Some drywall can retard fires while others can provide sound-proofing. When you are living in a basement apartment, these are major concerns. When you plan to remodel your basement apartment and thinking of installing drywall, take a look at the tips below.
- Measure the area where you will install the drywall. If you are placing drywall on the walls and ceiling of the basement apartment, measure the total footage of the whole area. Drywall panels are four feet wide with varying lengths. Get the rest of the materials you will need such as drywall compound, drywall screws, metal cornerbeads and drywall tape.
- Consider the thickness of the drywall. Drywall panels come in varying thicknesses, ranging from one-fourth-, three-eighths-, five-eights- and one-half-inch thickness. If you are installing fire-retardant drywall, get those in five-eighths- or one-half-inch thickness. The half-inch panels will be for the walls and the five-eighths will be for the ceiling. Do check the requirements from your local building code to ensure that you are installing the right type.
- Make T-braces if you are installing drywall to the ceiling. These braces will keep the drywall in place while you screw them to the frame or nailers. Construct them from 2x4s that should be one inch longer than that distance from the ceiling to the floor. The T-part should be about three feet long, attached to one end of the brace.

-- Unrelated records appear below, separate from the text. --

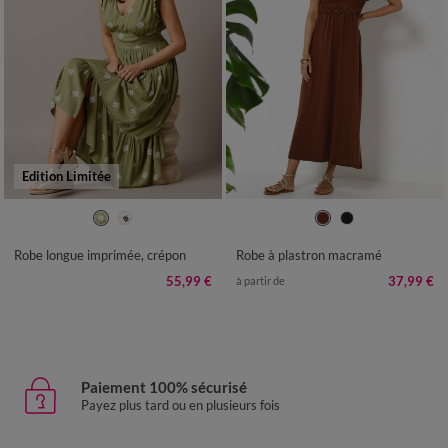
Edition Limitée
36
38
40
42
44
46
48
34/36
38/40
42/44
46/48
50
52
54
50
52
54
Robe longue imprimée, crépon
Robe à plastron macramé
55,99 €
37,99 €
à partir de
Paiement 100% sécurisé
Payez plus tard ou en plusieurs fois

- Cut the drywall panels in the exact size to minimize the number of joints. Take a look at how the panels can better fit the walls and ceilings. You can install the drywall either crosswise or lengthwise. Choose the one that will cover more area with fewer joints. Score one face of the board with a utility knife running along a metal ruler. Working on the floor will help you to easily draw cutting/scoring marks. Lay out a long piece of 2x4 on the floor and place the scored drywall panel over it. Carefully put pressure on the outside of the scoring mark to snap the drywall until the gypsum core breaks. Turn the panel over to cut through the paper covering the other side. Use rough-grained sandpaper to smooth out the rough edges of the drywall.
- Install the drywall on the ceiling and walls. Use the T-braces to hold the panels in position as you nail them to the joists. Place the nails or screws about six inches apart. When the nail or screw is flush against the drywall, give it another tap to dimple the surface of the drywall without breaking its paper surface to drive the nail/screw deeper. Position the panel for the wall. Mark a spot four inches down from the ceiling. This will be the spot where you will place your first nail/screw on the wall. Elsewhere you should drive nails/screws six inches apart. Metal cornerbeads are to be placed over the outside corners.
- Place tape over the joints. This is actually drywall compound placed over the joints, then covered with a length of drywall tape. The compound and tape should be placed as even as possible over the surface. Allow the compound to dry before applying another layer. Allow this to dry and run sandpaper across it to remove excess compound and make the surface smooth in preparation for painting. Drywall compound should also cover the dimples where the nails/screws are.
Check the walls of the basement apartment first and make sure it is waterproof before you install drywall to ensure that there will be no moisture buildup that can ruin the drywall later.